There may be no single key to personal happiness, but it doesn’t hurt to be healthy, wealthy and like where you live. While those findings may make some people happy, others find happiness in different ways – and that is still something to smile about, according to researchers.
“We seem to expect that happiness is this one big thing and we need it all the time. We think if we’re not happy there’s something wrong with us – that bad emotions are bad and we need to get rid of them,” explained Rebecca Pschibul, MA’19 (Counselling Psychology).
“We, in fact, don’t have to be happy all the time. It’s not even possible to be happy all the time.”
Pschibul, along with University of Windsor Psychology professor Kenneth Cramer, recently asked people across the globe about their personal happiness, all in search of commonalities – a ‘key to happiness,’ if you will.

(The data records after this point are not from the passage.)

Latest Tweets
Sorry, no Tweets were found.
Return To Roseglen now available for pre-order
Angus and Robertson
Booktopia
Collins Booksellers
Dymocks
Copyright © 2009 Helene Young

Drawing from cities across North America, Asia and Europe, the researchers looked at satisfaction with various elements of city life, including economics, culture and education, income, safety, living conditions, city administration, health, city pride and self-reported levels of happiness.
Perhaps sadly, they determined no universal key to happiness actually exists. However, the greatest common predictor was health, with pride in one’s city second and household income third.
Those findings are still telling, researchers stressed.
“How does your city affect your happiness?” asked Pschibul, who conducted the study while completing her master’s degree. “It makes sense because if you’re living in London, and you’re happy with the safety, government and experience of living here, then you are happy. If you think of Syria, where do they find their happiness?”
The researchers also tested stereotypes around happiness, such as ‘money makes you happy’ and ‘religion makes you happy.’
“Happiness is a very fleeting construct. You can be really happy if you win the lottery, but that state of happiness is not going to last. It will fade,” Pschibul said. “We found social factors of happiness were stronger predictors than something like religion which, I suppose, you could say has a sort of social aspect to it.”
Happiness is a complex, moving target, she added. If it’s just wealth, for instance, that is an easy fix. But it is an array of factors playing together.
“It’s challenging because of the assumption of what happiness really means. If we had a key to happiness, then what would happiness even mean, because we all had it,” she said. “We would adjust to that level of happiness and then we no longer have happiness because that level is no longer good enough.
“It’s subjective thing, even the meaning in our words. I could say happiness is associated with a memory or an experience, and for you it would be completely different.”
Pschibul also found age was also a variable. Old-age happiness declines a bit, but there are things that buffer it, such having enough money, volunteer opportunities and social engagement, and overall health.
Rather than attempting to find a one-size-fits-all solution across the globe, Pschibul said the study reveals a greater understanding of the relevant elements that could be used to promote greater quality of urban life.
“This could influence policy when it comes to planning for urban centres,” she said. “If we (city) have those components that people care about like health, income, opportunities in the city for socializing, it’s something policy-makers can tap into top learn how they can make their city more livable and more desirable for people to stay and be happy.”
While there is no magic pill for happiness, Pschibul does recommend more of a focus of the good.
“A lot of times we pay more attention to the negatives in our lives – that is actually a bias within us that’s completely normal. We remember them and they are always going to stand out more,” she said. “If we take moments to be more present in our lives, and to check in with the things we might be grateful for, or things that are going well for us, it would help us balance out that negative bias.”
The findings were published in the aptly named International Journal of Happiness and Development.